PROVIDED ENTRIES:
◆ ◆ ◆ ◆ ◆ ◆ ◆

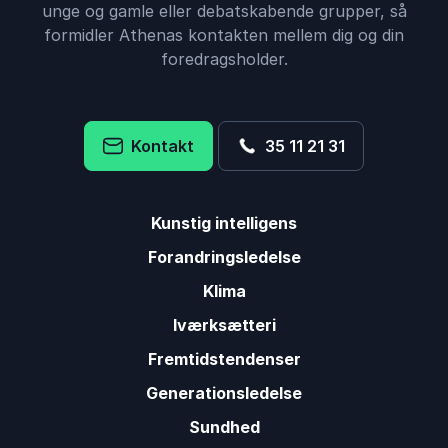
unge og gamle eller debatskabende grupper, så
formidler Athenas kontakten mellem dig og din
foredragsholder.
Kontakt
35 11 21 31
Kunstig intelligens
Forandringsledelse
Klima
Iværksætteri
Fremtidstendenser
Generationsledelse
Sundhed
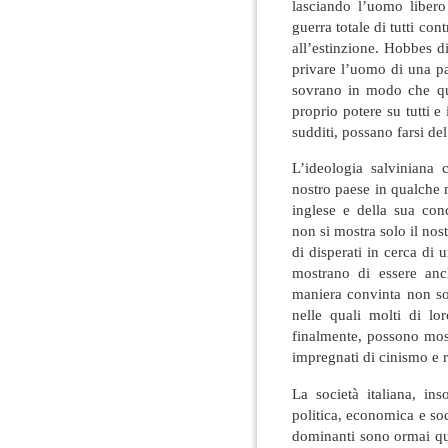
lasciando l’uomo libero 
guerra totale di tutti con
all’estinzione. Hobbes d
privare l’uomo di una par
sovrano in modo che que
proprio potere su tutti e
sudditi, possano farsi del
L’ideologia salviniana 
nostro paese in qualche 
inglese e della sua con
non si mostra solo il nos
di disperati in cerca di u
mostrano di essere anch
maniera convinta non sol
nelle quali molti di lo
finalmente, possono most
impregnati di cinismo e 
La società italiana, in
politica, economica e so
dominanti sono ormai que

◆ ◆ ◆ ◆ ◆ ◆ ◆

EXERCISE:
All records above are to be printed exactly, minus the pictures they contain.

ANSWER AREA:
unge og gamle eller debatskabende grupper, så
formidler Athenas kontakten mellem dig og din
foredragsholder.
Kontakt
35 11 21 31
Kunstig intelligens
Forandringsledelse
Klima
Iværksætteri
Fremtidstendenser
Generationsledelse
Sundhed
lasciando l’uomo libero 
guerra totale di tutti con
all’estinzione. Hobbes d
privare l’uomo di una par
sovrano in modo che que
proprio potere su tutti e
sudditi, possano farsi del
L’ideologia salviniana 
nostro paese in qualche 
inglese e della sua con
non si mostra solo il nos
di disperati in cerca di u
mostrano di essere anch
maniera convinta non sol
nelle quali molti di lo
finalmente, possono most
impregnati di cinismo e 
La società italiana, in
politica, economica e so
dominanti sono ormai que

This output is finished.